Voor de deur zou zich in de loop der jaren heel wat afspelen. Zo was het gebouw amper klaar of ertegenover verrees met een faktor X vermenigvuldigd Jozef Stalin. In 1956 sjorde een opstandige menigte het beeld weer van zijn sokkel. Op de opstand volgde de stabilisatie. Jaar in jaar uit liepen de inwoners van Boedapest op het plein aan de overkant braaf hun 1 Mei defilé. Ook zij zijn allang weer verdwenen. Het vakbondsgebouw staat er nog altijd: indrukwekkend licht, warm, menselijk.
Terwijl de vakbondszetel langzaam maar zeker van de grond kwam, verrees aan de Donau, vlak naast het bruggehoofd van de Margithíd een ander groot gebouw. Preisich tekende er ook aan mee, maar het werd een stuk conservatiever, veel sterker gelijkend op de kantoorgebouwen van voor de oorlog, alleen veel groter. Het Witte Huis, zoals het later in de volksmond zou gaan heten, werd de zetel van het ministerie van Binnenlandse Zaken, later van de politieke politie en nog weer later van de tegen die tijd enig toegelaten politieke partij.
Ruim voordat de beide gebouwen opgeleverd werden, was de gouden tijd voorbij. Preisich was na de bevrijding verbonden aan een architectenblad, natuurlijk Új Épitészet, Nieuwe Architectuur geheten. Bij gelegenheid van het overlijden van Kozma, de vader van de Hongaarse moderne architectuur, verscheen het met een rouwrand. Het werd gelijk het laatste nummer. “Hoe we het in ons hoofd haalden om zoveel drukte te maken om een burgerlijke architect!” Burgerlijk was intussen ook het busstation van Nyiri. Een verdedigend artikel van Preisich was tegen het intussen socialistisch-realistische zere been.
In 1951 werden de verzamelde bouwmeesters op het matje geroepen. Aan het hoofd van de tafel partijfilosoof József Révai. Naast hem nog een filosoof, niemand minder dan György Lukács. De strekking was dat het afgelopen moest zijn met de ‘formalistische’ architectuur. De arbeidersklasse had behoefte aan zuiltjes en tympanen. Het klinkt nu belachelijk, maar het werd toen bloedernstig en met klem van redenen onder woorden gebracht. “Révai was een uitstekende spreker. Als hij het woord deed, dacht je op zijn minst: ‘hum, daar zit wat in’.” Het belangrijkste architecturale kopstuk van dat moment, Máté Major, had het geluk dat hij zijn nek te ver had uitgestoken. Hij raakte aan de zijlijn van het vak. Anderen bleef de vernedering van een plotselinge bekering niet bespaard. Mannen van naam, Rymanoczkij bijvoorbeeld, leverden vanaf die gedenkwaardige bijeenkomst op afroep socialistisch-realistisch maatwerk af.

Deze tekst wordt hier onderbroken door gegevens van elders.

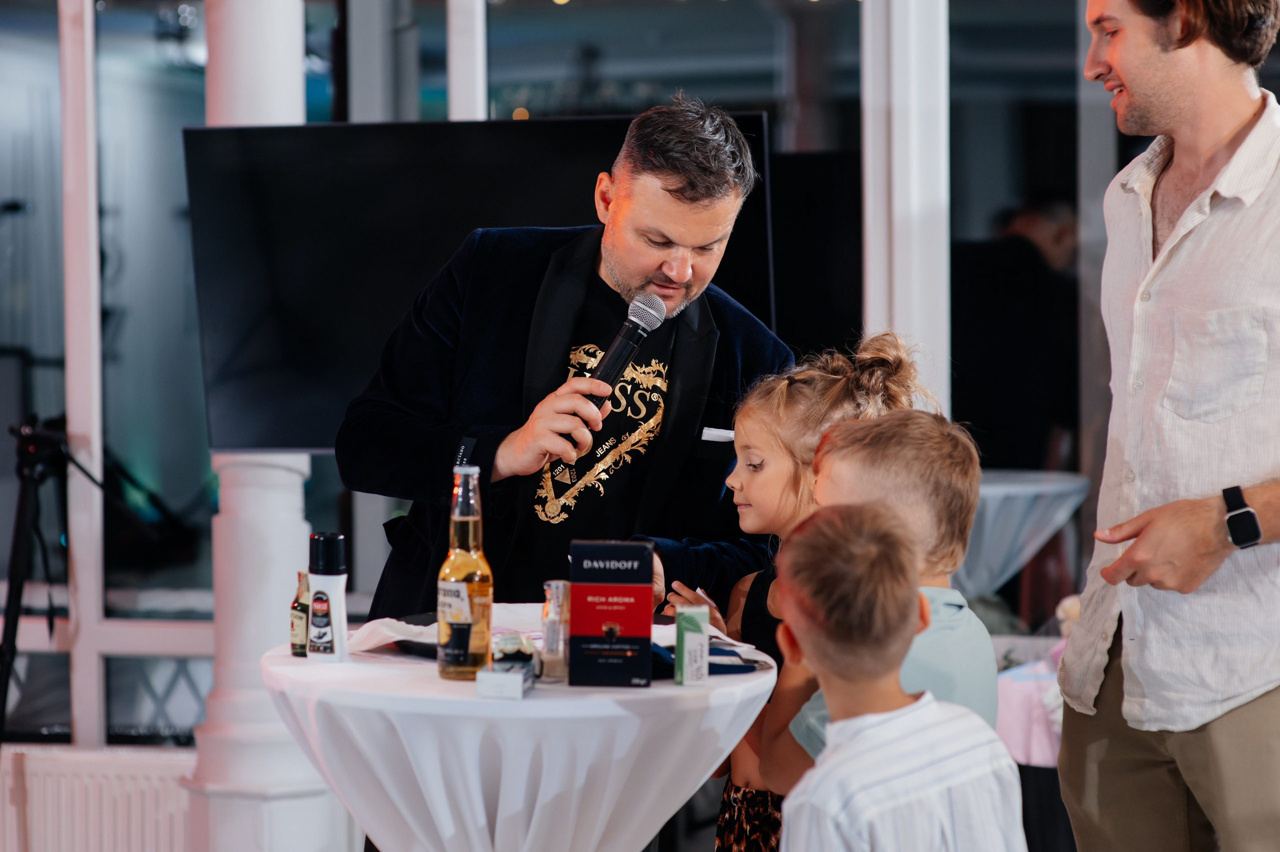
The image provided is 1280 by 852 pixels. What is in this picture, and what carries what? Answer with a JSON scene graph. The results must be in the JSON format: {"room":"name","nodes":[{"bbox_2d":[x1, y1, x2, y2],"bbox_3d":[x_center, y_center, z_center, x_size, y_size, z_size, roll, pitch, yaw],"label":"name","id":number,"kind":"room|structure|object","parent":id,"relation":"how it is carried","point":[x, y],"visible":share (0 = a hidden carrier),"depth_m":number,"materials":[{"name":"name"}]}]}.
{"room":"event hall","nodes":[
{"label":"event hall","id":0,"kind":"room"},
{"bbox_2d":[0,0,1242,748],"bbox_3d":[0.240,-0.633,6.987,6.360,3.403,0.245,0,2,8],"label":"glass wall","id":1,"kind":"structure","parent":0,"point":[176,150],"depth_m":7.09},
{"bbox_2d":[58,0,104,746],"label":"white post","id":2,"kind":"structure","parent":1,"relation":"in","point":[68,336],"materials":[{"name":"white paint"}]},
{"bbox_2d":[0,743,195,849],"bbox_3d":[-1.348,0.996,6.788,1.562,0.487,0.084,0,2,8],"label":"radiator","id":3,"kind":"object","parent":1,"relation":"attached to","point":[63,825],"visible":0.8,"depth_m":6.73,"materials":[{"name":"white metal"}]},
{"bbox_2d":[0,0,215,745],"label":"window","id":4,"kind":"structure","parent":1,"relation":"in","point":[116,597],"depth_m":7.24,"materials":[{"name":"glass"}]},
{"bbox_2d":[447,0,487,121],"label":"white post","id":5,"kind":"object","parent":1,"relation":"attached to","point":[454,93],"visible":0.43,"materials":[{"name":"white paint"}]},
{"bbox_2d":[181,112,784,453],"bbox_3d":[-0.303,-0.259,6.095,1.229,0.704,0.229,0,2,8],"label":"television","id":6,"kind":"object","parent":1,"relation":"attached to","point":[767,286],"visible":0.66,"depth_m":6.06,"materials":[{"name":"black"}]},
{"bbox_2d":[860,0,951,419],"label":"pillar","id":7,"kind":"structure","parent":1,"relation":"in","point":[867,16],"depth_m":6.68,"materials":[{"name":"white paint"}]},
{"label":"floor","id":8,"kind":"structure","parent":0,"visible":0},
{"bbox_2d":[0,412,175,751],"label":"tripod","id":9,"kind":"object","parent":8,"relation":"on","point":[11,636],"visible":0.91,"depth_m":6.73,"materials":[{"name":"black metal"}]},
{"bbox_2d":[184,0,346,851],"bbox_3d":[-0.854,-0.481,6.671,0.457,3.052,0.455,0,2,8],"label":"column","id":10,"kind":"structure","parent":8,"relation":"on","point":[294,65],"depth_m":6.60,"materials":[{"name":"white paint"}]},
{"bbox_2d":[259,614,776,851],"bbox_3d":[-0.181,0.729,4.409,0.769,0.749,0.771,0,2,8],"label":"round table","id":11,"kind":"object","parent":8,"relation":"on","point":[670,691],"visible":0.8,"depth_m":4.17,"materials":[{"name":"white fabric"}]},
{"bbox_2d":[290,570,309,655],"bbox_3d":[-0.511,0.288,4.594,0.043,0.137,0.044,0,2,8],"label":"small bottle","id":12,"kind":"object","parent":11,"relation":"on","point":[296,634],"visible":0.72,"depth_m":4.58,"materials":[{"name":"glass"}]},
{"bbox_2d":[306,532,347,661],"bbox_3d":[-0.463,0.255,4.481,0.065,0.200,0.060,1,3,18],"label":"white bottle","id":13,"kind":"object","parent":11,"relation":"on","point":[336,599],"visible":0.99,"depth_m":4.45,"materials":[{"name":"white plastic"}]},
{"bbox_2d":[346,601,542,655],"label":"paper","id":14,"kind":"object","parent":11,"relation":"on","point":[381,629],"visible":0.49,"depth_m":4.60,"materials":[{"name":"white paper"}]},
{"bbox_2d":[436,464,493,680],"bbox_3d":[-0.247,0.213,4.310,0.080,0.315,0.079,1,3,24],"label":"bottle","id":15,"kind":"object","parent":11,"relation":"on","point":[467,599],"visible":0.99,"depth_m":4.28,"materials":[{"name":"glass"}]},
{"bbox_2d":[475,659,534,699],"bbox_3d":[-0.182,0.345,4.101,0.067,0.037,0.117,0,2,8],"label":"small box","id":16,"kind":"object","parent":11,"relation":"on","point":[512,676],"visible":0.99,"depth_m":4.04,"materials":[{"name":"white cardboard"}]},
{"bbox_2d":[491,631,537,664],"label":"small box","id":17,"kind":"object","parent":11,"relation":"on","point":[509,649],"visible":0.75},
{"bbox_2d":[540,580,570,679],"bbox_3d":[-0.117,0.292,4.318,0.052,0.148,0.053,0,2,8],"label":"small bottle","id":18,"kind":"object","parent":11,"relation":"on","point":[552,636],"visible":0.96,"depth_m":4.30,"materials":[{"name":"clear glass"}]},
{"bbox_2d":[569,540,653,686],"bbox_3d":[-0.038,0.264,4.237,0.122,0.190,0.087,0,2,8],"label":"box","id":19,"kind":"object","parent":11,"relation":"on","point":[645,614],"visible":0.98,"depth_m":4.20,"materials":[{"name":"black paper"}]},
{"bbox_2d":[675,606,709,685],"bbox_3d":[0.074,0.311,4.223,0.045,0.104,0.077,0,2,8],"label":"small box","id":20,"kind":"object","parent":11,"relation":"on","point":[702,641],"visible":0.99,"depth_m":4.19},
{"bbox_2d":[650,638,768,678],"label":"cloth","id":21,"kind":"object","parent":11,"relation":"on","point":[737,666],"visible":0.47,"depth_m":4.33,"materials":[{"name":"blue fabric"}]},
{"bbox_2d":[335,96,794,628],"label":"man","id":22,"kind":"object","parent":8,"relation":"on","point":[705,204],"visible":0.71,"depth_m":5.03},
{"bbox_2d":[566,292,667,456],"bbox_3d":[-0.046,-0.086,4.991,0.116,0.249,0.191,0,2,8],"label":"microphone","id":23,"kind":"object","parent":22,"relation":"in","point":[609,376],"visible":0.88,"depth_m":4.95,"materials":[{"name":"black metal"}]},
{"bbox_2d":[699,426,735,443],"bbox_3d":[0.140,0.017,5.095,0.071,0.025,0.045,0,2,8],"label":"pocket square","id":24,"kind":"object","parent":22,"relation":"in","point":[705,438],"visible":0.9,"depth_m":5.09,"materials":[{"name":"white"}]},
{"bbox_2d":[667,330,935,849],"bbox_3d":[0.238,0.493,4.731,0.388,1.274,0.404,-1,3,-24],"label":"girl","id":25,"kind":"object","parent":8,"relation":"on","point":[817,373],"visible":0.43,"depth_m":4.69},
{"bbox_2d":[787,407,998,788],"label":"person","id":26,"kind":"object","parent":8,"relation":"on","point":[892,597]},
{"bbox_2d":[772,501,1027,851],"bbox_3d":[0.319,0.620,3.759,0.406,1.041,0.419,-2,3,-33],"label":"child","id":27,"kind":"object","parent":8,"relation":"on","point":[872,837],"visible":0.99,"depth_m":3.64},
{"bbox_2d":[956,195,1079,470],"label":"person","id":28,"kind":"object","parent":8,"relation":"on","point":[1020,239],"visible":0.57,"depth_m":10.04},
{"bbox_2d":[959,467,1091,604],"bbox_3d":[0.941,0.537,8.840,0.851,0.754,0.833,0,2,8],"label":"table","id":29,"kind":"object","parent":8,"relation":"on","point":[1013,490],"visible":0.5,"depth_m":8.62,"materials":[{"name":"fabric"}]},
{"bbox_2d":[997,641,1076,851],"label":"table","id":30,"kind":"object","parent":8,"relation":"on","point":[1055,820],"visible":0.39,"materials":[{"name":"fabric"}]},
{"bbox_2d":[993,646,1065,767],"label":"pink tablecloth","id":31,"kind":"object","parent":30,"relation":"on","point":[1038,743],"visible":0.43,"depth_m":6.35,"materials":[{"name":"pink fabric"}]},
{"bbox_2d":[1051,0,1279,851],"bbox_3d":[0.930,0.154,4.595,0.571,1.861,0.591,-1,3,-26],"label":"man","id":32,"kind":"object","parent":8,"relation":"on","point":[1118,65],"visible":0.99,"depth_m":4.43}
]}

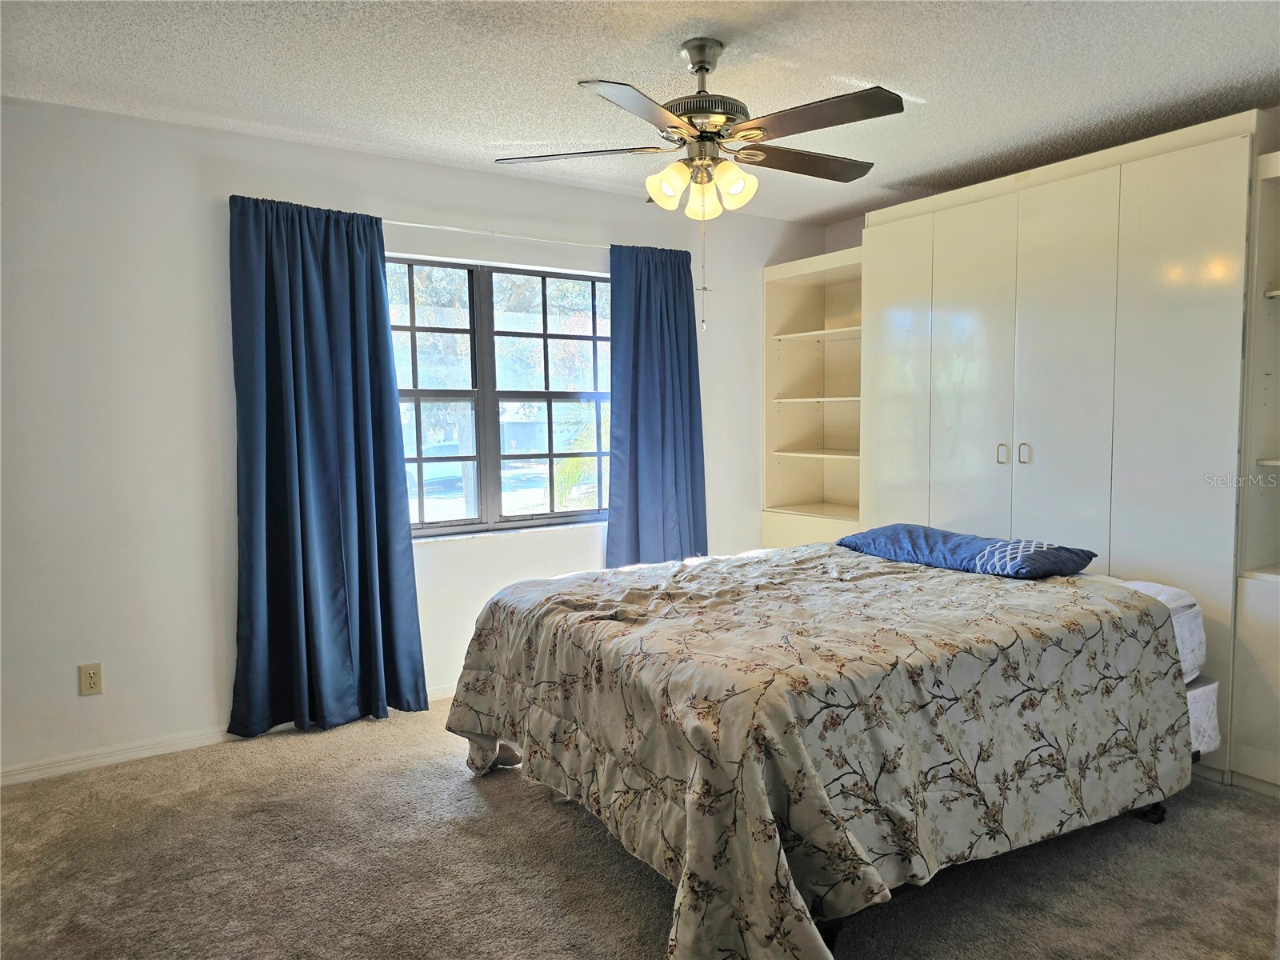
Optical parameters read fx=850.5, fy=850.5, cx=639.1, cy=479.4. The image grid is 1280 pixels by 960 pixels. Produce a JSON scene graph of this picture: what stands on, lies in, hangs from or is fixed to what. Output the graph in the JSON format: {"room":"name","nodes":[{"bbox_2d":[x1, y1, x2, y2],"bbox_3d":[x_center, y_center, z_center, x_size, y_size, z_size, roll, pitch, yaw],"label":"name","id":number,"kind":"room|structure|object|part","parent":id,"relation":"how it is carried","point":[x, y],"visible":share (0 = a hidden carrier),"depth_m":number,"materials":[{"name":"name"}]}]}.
{"room":"bedroom","nodes":[
{"label":"bedroom","id":0,"kind":"room"},
{"bbox_2d":[0,97,827,779],"bbox_3d":[-0.927,-0.202,4.017,4.999,2.470,0.170,-3,5,-34],"label":"window wall","id":1,"kind":"structure","parent":0,"point":[194,210],"depth_m":3.31,"materials":[{"name":"white paint"}]},
{"bbox_2d":[78,662,103,695],"bbox_3d":[-2.068,0.752,3.205,0.072,0.116,0.009,-3,5,-34],"label":"wall socket","id":2,"kind":"object","parent":1,"relation":"attached to","point":[86,674],"visible":0.99,"depth_m":3.20,"materials":[{"name":"beige plastic"}]},
{"bbox_2d":[0,684,453,785],"bbox_3d":[-1.006,1.001,3.939,4.488,0.075,0.015,-3,5,-34],"label":"baseboard","id":3,"kind":"structure","parent":1,"relation":"attached to","point":[91,762],"depth_m":3.28,"materials":[{"name":"white paint"}]},
{"bbox_2d":[384,218,605,248],"bbox_3d":[-0.646,-1.146,4.008,2.061,0.044,0.112,-3,5,-34],"label":"curtain rod","id":4,"kind":"object","parent":1,"relation":"attached to","point":[412,224],"visible":0.66,"depth_m":3.92,"materials":[{"name":"metal"}]},
{"bbox_2d":[227,194,428,738],"bbox_3d":[-1.289,-0.038,3.526,0.739,2.184,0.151,-3,5,-34],"label":"left curtain","id":5,"kind":"object","parent":4,"relation":"hanging from","point":[340,617],"visible":0.98,"depth_m":3.52,"materials":[{"name":"blue fabric"}]},
{"bbox_2d":[604,241,708,568],"bbox_3d":[0.108,-0.154,4.454,0.648,2.131,0.123,-3,5,-34],"label":"right curtain","id":6,"kind":"object","parent":4,"relation":"hanging from","point":[674,297],"visible":0.85,"depth_m":4.43,"materials":[{"name":"blue fabric"}]},
{"bbox_2d":[386,252,612,540],"bbox_3d":[-0.711,-0.391,4.180,1.471,1.298,0.108,-3,5,-34],"label":"window","id":7,"kind":"structure","parent":1,"relation":"in","point":[441,526],"depth_m":4.18,"materials":[{"name":"glass"}]},
{"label":"sash","id":8,"kind":"part","parent":7,"relation":"part of","materials":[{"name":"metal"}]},
{"bbox_2d":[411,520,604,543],"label":"window sill","id":9,"kind":"structure","parent":1,"relation":"attached to","point":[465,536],"depth_m":4.12,"materials":[{"name":"white"}]},
{"bbox_2d":[0,0,1279,223],"bbox_3d":[0.327,-1.344,2.026,5.032,0.107,4.517,-3,5,-34],"label":"ceiling","id":10,"kind":"structure","parent":0,"point":[844,60],"depth_m":2.80,"materials":[{"name":"white paint"}]},
{"bbox_2d":[493,38,903,333],"bbox_3d":[0.225,-0.908,2.654,1.222,0.879,1.211,0,4,10],"label":"ceiling fan","id":11,"kind":"object","parent":10,"relation":"hanging from","point":[706,68],"visible":0.99,"depth_m":2.57,"materials":[{"name":"metal"}]},
{"bbox_3d":[-0.188,-1.046,2.755,0.428,0.038,0.400,-3,5,-34],"label":"blade","id":12,"kind":"part","parent":11,"relation":"part of","materials":[{"name":"wood"}]},
{"bbox_3d":[0.020,-0.987,2.293,0.467,0.040,0.364,-3,5,-34],"label":"blade","id":13,"kind":"part","parent":11,"relation":"part of","materials":[{"name":"wood"}]},
{"bbox_3d":[0.088,-0.908,2.649,0.120,0.130,0.118,-3,5,-34],"label":"shade","id":14,"kind":"part","parent":11,"relation":"part of","materials":[{"name":"glass"}]},
{"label":"downrod","id":15,"kind":"part","parent":11,"relation":"part of","materials":[{"name":"silver metal"}]},
{"bbox_3d":[0.194,-0.892,2.716,0.116,0.134,0.117,-3,5,-34],"label":"shade","id":16,"kind":"part","parent":11,"relation":"part of","materials":[{"name":"glass"}]},
{"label":"motor housing","id":17,"kind":"part","parent":11,"relation":"part of","materials":[{"name":"silver metal"}]},
{"bbox_3d":[0.286,-0.909,2.625,0.116,0.122,0.114,-3,5,-34],"label":"shade","id":18,"kind":"part","parent":11,"relation":"part of","materials":[{"name":"glass"}]},
{"bbox_3d":[0.553,-1.065,2.875,0.533,0.040,0.266,-3,5,-34],"label":"blade","id":19,"kind":"part","parent":11,"relation":"part of","materials":[{"name":"brown wood"}]},
{"bbox_3d":[0.492,-1.026,2.425,0.296,0.037,0.497,-3,5,-34],"label":"blade","id":20,"kind":"part","parent":11,"relation":"part of","materials":[{"name":"brown wood"}]},
{"bbox_2d":[0,698,1279,959],"bbox_3d":[0.289,1.206,2.125,4.986,0.100,4.638,-3,5,-34],"label":"carpet floor","id":21,"kind":"structure","parent":0,"point":[597,854],"depth_m":2.47,"materials":[{"name":"carpet"}]},
{"bbox_2d":[763,245,865,550],"bbox_3d":[1.141,-0.137,4.888,0.554,2.180,0.750,-3,5,-34],"label":"corner shelf","id":22,"kind":"object","parent":21,"relation":"on","point":[786,337],"visible":0.54,"depth_m":5.08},
{"bbox_2d":[444,540,1205,959],"bbox_3d":[0.556,0.716,2.930,2.111,0.739,1.813,-3,5,-34],"label":"bed","id":23,"kind":"object","parent":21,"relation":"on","point":[661,773],"visible":0.98,"depth_m":2.26,"materials":[{"name":"beige fabric"}]},
{"bbox_2d":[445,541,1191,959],"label":"comforter","id":24,"kind":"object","parent":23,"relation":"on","point":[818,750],"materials":[{"name":"beige fabric"}]},
{"bbox_2d":[838,523,1097,579],"bbox_3d":[1.246,0.259,3.324,0.422,0.130,0.926,-3,5,-34],"label":"blue pillow","id":25,"kind":"object","parent":23,"relation":"on","point":[931,550],"visible":0.97,"depth_m":3.12,"materials":[{"name":"blue fabric"}]},
{"bbox_3d":[1.732,1.102,2.903,0.079,0.083,0.071,-3,5,-34],"label":"caster wheel","id":26,"kind":"part","parent":23,"relation":"part of","materials":[{"name":"black"}]},
{"bbox_2d":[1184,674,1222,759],"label":"box spring","id":27,"kind":"object","parent":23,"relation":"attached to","point":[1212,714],"visible":0.08,"depth_m":2.79,"materials":[{"name":"white fabric"}]},
{"bbox_2d":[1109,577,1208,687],"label":"mattress","id":28,"kind":"object","parent":27,"relation":"on","point":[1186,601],"visible":0.16,"depth_m":2.78,"materials":[{"name":"white fabric"}]},
{"bbox_2d":[860,112,1272,789],"bbox_3d":[1.854,-0.136,3.731,0.647,2.342,1.749,-3,5,-34],"label":"wardrobe","id":29,"kind":"object","parent":21,"relation":"on","point":[1220,230],"visible":0.77,"depth_m":3.35,"materials":[{"name":"white"}]},
{"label":"cabinet door","id":30,"kind":"part","parent":29,"relation":"part of","materials":[{"name":"white"}]},
{"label":"door","id":31,"kind":"part","parent":29,"relation":"part of","materials":[{"name":"white"}]},
{"bbox_3d":[1.565,-0.111,3.686,0.036,0.090,0.035,-3,5,-34],"label":"handle","id":32,"kind":"part","parent":29,"relation":"part of","materials":[{"name":"metal"}]},
{"bbox_3d":[1.622,-0.110,3.608,0.036,0.092,0.035,-3,5,-34],"label":"handle","id":33,"kind":"part","parent":29,"relation":"part of","materials":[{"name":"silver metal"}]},
{"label":"door","id":34,"kind":"part","parent":29,"relation":"part of","materials":[{"name":"white"}]},
{"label":"door","id":35,"kind":"part","parent":29,"relation":"part of","materials":[{"name":"white"}]},
{"bbox_2d":[1231,137,1279,794],"bbox_3d":[2.431,0.007,2.737,0.532,2.174,0.774,-3,5,-34],"label":"bookshelf","id":36,"kind":"object","parent":21,"relation":"on","point":[1257,598],"visible":0.96,"depth_m":2.94,"materials":[{"name":"white"}]},
{"bbox_2d":[824,216,864,253],"bbox_3d":[2.348,-0.203,3.548,0.152,2.491,4.272,-3,5,-34],"label":"right wall","id":37,"kind":"structure","parent":0,"point":[846,224],"depth_m":5.03,"materials":[{"name":"paint"}]},
{"label":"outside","id":38,"kind":"structure","parent":0,"visible":0},
{"label":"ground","id":39,"kind":"structure","parent":38,"visible":0},
{"bbox_2d":[407,440,465,489],"label":"car","id":40,"kind":"object","parent":39,"relation":"on","point":[433,471],"visible":0.38,"materials":[{"name":"blue"}]},
{"bbox_2d":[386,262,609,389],"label":"tree","id":41,"kind":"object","parent":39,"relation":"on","point":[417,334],"visible":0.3,"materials":[{"name":"green plant"}]},
{"bbox_2d":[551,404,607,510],"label":"palm plant","id":42,"kind":"object","parent":39,"relation":"on","point":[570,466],"visible":0.24,"depth_m":9.80,"materials":[{"name":"green plant"}]}
]}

Preisich raakte in die tijd bij de afdeling stadsontwikkeling aan de slag en hoefde gelukkig niet te tekenen. “Ik kreeg trouwens het mijn pen niet uit.” Het vak van stadsinrichter was in die tijd echter niet veel minder merkwaardig. Vanaf 1949 werd een steeds groter deel van de economische capaciteit van het land ingezet in de voorbereiding van de heel waarschijnlijk en nabij geachte confrontatie met het Westen. In de stad kreeg de aanleg van de metro en nog wel van de minst belangrijke van de twee lijnen absolute voorrang. “Wij kregen te horen dat dat om militaire redenen was en daarmee was de kous af.”
Woningbouw was er wel, aan de Üllöi út verrees het belangrijkste project uit die tijd, in de buurt van het Örs vezér tere werd gebouwd, maar de activiteit nam duidelijk af. “Tegen de tijd dat Imre Nagy aan de macht kwam, in 1953, was de woningbouw praktisch tot stilstand gekomen. Hij gaf toen opdracht om tienduizend woningen te bouwen. We hebben toen op de kaart de nodige open plekken verzameld. Het was nog een heel gezoek.”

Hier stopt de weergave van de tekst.